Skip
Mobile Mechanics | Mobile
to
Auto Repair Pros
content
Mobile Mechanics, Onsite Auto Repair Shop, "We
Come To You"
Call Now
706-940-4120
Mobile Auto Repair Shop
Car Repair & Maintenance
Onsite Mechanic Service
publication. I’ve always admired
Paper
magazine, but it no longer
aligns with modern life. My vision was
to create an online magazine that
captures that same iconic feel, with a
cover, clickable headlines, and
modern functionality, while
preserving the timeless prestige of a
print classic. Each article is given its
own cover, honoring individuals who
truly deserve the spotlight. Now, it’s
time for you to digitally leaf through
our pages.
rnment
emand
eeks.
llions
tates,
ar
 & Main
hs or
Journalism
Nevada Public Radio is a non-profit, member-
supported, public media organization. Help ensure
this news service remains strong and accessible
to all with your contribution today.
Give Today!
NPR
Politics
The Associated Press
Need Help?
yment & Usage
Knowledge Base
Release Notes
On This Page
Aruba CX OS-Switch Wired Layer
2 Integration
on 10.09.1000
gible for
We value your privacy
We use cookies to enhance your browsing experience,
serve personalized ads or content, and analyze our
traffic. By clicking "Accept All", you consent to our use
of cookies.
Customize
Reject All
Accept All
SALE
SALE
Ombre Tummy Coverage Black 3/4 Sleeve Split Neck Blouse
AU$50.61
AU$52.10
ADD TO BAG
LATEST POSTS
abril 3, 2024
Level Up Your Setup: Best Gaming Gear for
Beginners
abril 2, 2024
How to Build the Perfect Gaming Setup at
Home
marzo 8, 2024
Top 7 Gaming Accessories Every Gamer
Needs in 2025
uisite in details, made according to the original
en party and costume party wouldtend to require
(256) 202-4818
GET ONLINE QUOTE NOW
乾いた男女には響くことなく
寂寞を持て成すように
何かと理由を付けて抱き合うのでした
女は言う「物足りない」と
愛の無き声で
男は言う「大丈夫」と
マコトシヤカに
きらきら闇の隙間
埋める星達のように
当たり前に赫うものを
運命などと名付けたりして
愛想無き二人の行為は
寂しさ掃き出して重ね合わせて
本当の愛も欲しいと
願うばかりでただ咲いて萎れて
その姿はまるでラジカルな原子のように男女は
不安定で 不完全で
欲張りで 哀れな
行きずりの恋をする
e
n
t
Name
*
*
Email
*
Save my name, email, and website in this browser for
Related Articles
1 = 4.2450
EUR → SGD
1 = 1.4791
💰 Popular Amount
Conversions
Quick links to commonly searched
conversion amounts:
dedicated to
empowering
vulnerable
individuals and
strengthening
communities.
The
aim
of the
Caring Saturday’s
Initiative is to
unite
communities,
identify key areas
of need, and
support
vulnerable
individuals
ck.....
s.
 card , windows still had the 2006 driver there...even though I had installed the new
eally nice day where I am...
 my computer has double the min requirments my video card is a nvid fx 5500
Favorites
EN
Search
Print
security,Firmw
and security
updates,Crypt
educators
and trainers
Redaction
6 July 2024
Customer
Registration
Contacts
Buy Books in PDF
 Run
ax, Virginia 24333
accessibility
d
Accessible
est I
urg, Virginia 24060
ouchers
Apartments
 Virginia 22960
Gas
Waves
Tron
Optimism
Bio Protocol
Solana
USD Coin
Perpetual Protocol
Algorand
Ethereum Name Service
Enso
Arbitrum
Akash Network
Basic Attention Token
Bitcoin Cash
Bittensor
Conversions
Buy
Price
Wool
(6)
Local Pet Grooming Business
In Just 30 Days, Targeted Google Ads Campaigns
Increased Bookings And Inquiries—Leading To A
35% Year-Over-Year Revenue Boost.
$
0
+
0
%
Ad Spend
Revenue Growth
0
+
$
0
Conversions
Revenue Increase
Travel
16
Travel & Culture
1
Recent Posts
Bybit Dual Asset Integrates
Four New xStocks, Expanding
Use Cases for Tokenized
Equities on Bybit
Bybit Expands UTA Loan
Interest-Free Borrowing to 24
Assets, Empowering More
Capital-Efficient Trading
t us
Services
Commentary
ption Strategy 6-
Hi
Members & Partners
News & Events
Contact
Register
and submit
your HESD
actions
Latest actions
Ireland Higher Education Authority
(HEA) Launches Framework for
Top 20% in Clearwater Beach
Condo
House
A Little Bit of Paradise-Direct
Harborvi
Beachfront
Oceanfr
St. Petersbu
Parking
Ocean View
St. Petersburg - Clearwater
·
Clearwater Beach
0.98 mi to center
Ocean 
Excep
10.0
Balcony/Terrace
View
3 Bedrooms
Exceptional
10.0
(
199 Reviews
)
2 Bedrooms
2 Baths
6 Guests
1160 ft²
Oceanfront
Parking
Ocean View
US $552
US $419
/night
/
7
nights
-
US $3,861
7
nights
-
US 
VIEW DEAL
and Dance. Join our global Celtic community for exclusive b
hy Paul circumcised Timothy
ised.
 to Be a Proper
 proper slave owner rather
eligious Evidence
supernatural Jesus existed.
● ● ● ● ●
Aim of the task – Reproduce the data verbatim, starting at its first line and ending at the line containing "GET ONLINE QUOTE NOW", with both of those lines included.

Response for this exercise –
Skip
Mobile Mechanics | Mobile
to
Auto Repair Pros
content
Mobile Mechanics, Onsite Auto Repair Shop, "We
Come To You"
Call Now
706-940-4120
Mobile Auto Repair Shop
Car Repair & Maintenance
Onsite Mechanic Service
publication. I’ve always admired
Paper
magazine, but it no longer
aligns with modern life. My vision was
to create an online magazine that
captures that same iconic feel, with a
cover, clickable headlines, and
modern functionality, while
preserving the timeless prestige of a
print classic. Each article is given its
own cover, honoring individuals who
truly deserve the spotlight. Now, it’s
time for you to digitally leaf through
our pages.
rnment
emand
eeks.
llions
tates,
ar
 & Main
hs or
Journalism
Nevada Public Radio is a non-profit, member-
supported, public media organization. Help ensure
this news service remains strong and accessible
to all with your contribution today.
Give Today!
NPR
Politics
The Associated Press
Need Help?
yment & Usage
Knowledge Base
Release Notes
On This Page
Aruba CX OS-Switch Wired Layer
2 Integration
on 10.09.1000
gible for
We value your privacy
We use cookies to enhance your browsing experience,
serve personalized ads or content, and analyze our
traffic. By clicking "Accept All", you consent to our use
of cookies.
Customize
Reject All
Accept All
SALE
SALE
Ombre Tummy Coverage Black 3/4 Sleeve Split Neck Blouse
AU$50.61
AU$52.10
ADD TO BAG
LATEST POSTS
abril 3, 2024
Level Up Your Setup: Best Gaming Gear for
Beginners
abril 2, 2024
How to Build the Perfect Gaming Setup at
Home
marzo 8, 2024
Top 7 Gaming Accessories Every Gamer
Needs in 2025
uisite in details, made according to the original
en party and costume party wouldtend to require
(256) 202-4818
GET ONLINE QUOTE NOW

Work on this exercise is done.